S.Africa court hears case on Zuma confidence vote
South Africa's highest court weighed Monday whether lawmakers can cast secret ballots in a no-confidence vote in President Jacob Zuma, who faces growing criticism within the ruling ANC.
Several hundred protesters marched to the Constitutional Court in Johannesburg in the latest demonstrations against Zuma, who has been implicated in a series of corruption scandals.
Chief Justice Mogoeng Mogoeng adjourned the hearing after legal arguments ran into the evening. He gave no date for the court to announce its decision.
Opposition parties have lobbied for a secret ballot and called for African National Congress (ANC) lawmakers to "vote with their conscience".
The ANC holds a large majority in parliament and Zuma has survived similar votes in the past, which have not been secret.
"ANC members of parliament will have to choose between what is best for themselves and what is best for South Africa," Mmusi Maimane, leader of the main opposition Democratic Alliance party, told protesters.
"They did not swear (their oath of office) to be faithful to Jacob Zuma, or to the ANC... They promised to be faithful to South Africa."
The case united DA protesters with marchers from the radical leftist Economic Freedom Fighters (EFF) party.
"If parliament fails to remove Zuma, then the people in the 2019 election will make sure that the ANC is voted out," said EFF supporter Daniel Mninele, who travelled from Pretoria to rally outside the court.
The scheduled no-confidence debate has been postponed by parliamentary Speaker Baleka Mbete, who has said she has no powers to agree to a secret ballot.
Zuma's sacking of respected finance minister Pravin Gordhan in March fuelled public anger over years of government corruption scandals, record unemployment and slowing economic growth.
- Legal battles -
The president has recently faced unprecedented criticism from senior ANC figures, including Deputy President Cyril Ramaphosa.
Zuma, who came to office in 2009, is due to step down as head of the ANC in December, and as national president ahead of the 2019 general election.

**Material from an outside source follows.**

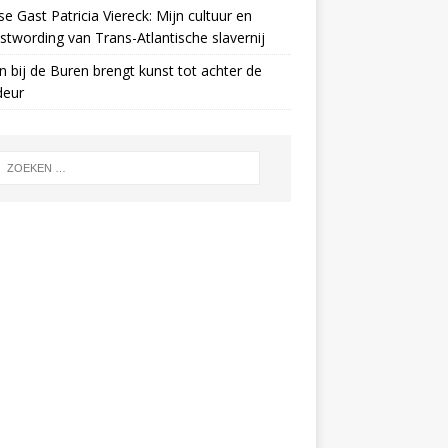
e Gast Patricia Viereck: Mijn cultuur en
twording van Trans-Atlantische slavernij
n bij de Buren brengt kunst tot achter de
deur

He is seen as favouring his ex-wife, former African Union chief Nkosazana Dlamini-Zuma, to succeed him -- rather than Ramaphosa.
"Zuma's time is up," 22-year-old marcher Tsido Molefe told AFP. "We are going to march until he leaves, and today we are here to support the court case," she said.
The Constitutional Court last year found Zuma guilty of violating the constitution after he refused to repay taxpayers' money used to refurbish his private rural house.
Zuma has been accused of being in the sway of the wealthy Gupta business family, allegedly granting them influence over government appointments, contracts and state-owned businesses.
He is also fighting a court order that could reinstate almost 800 corruption charges against him over a multi-billion dollar arms deal in the 1990s.
The dismissal of Gordhan saw the Fitch ratings agency as well as Standard and Poor's cut South Africa's sovereign credit rating to junk status due to fears of political instability and growing corruption.
The ANC -- which Nelson Mandela led to power in the 1994 post-apartheid elections -- has lost popularity in recent years, taking just 55 percent of the vote in last year's local elections, its worst ever result.
Zuma retains widespread support from ANC members in some rural areas and has been able to rely on lawmakers to survive previous votes of no confidence.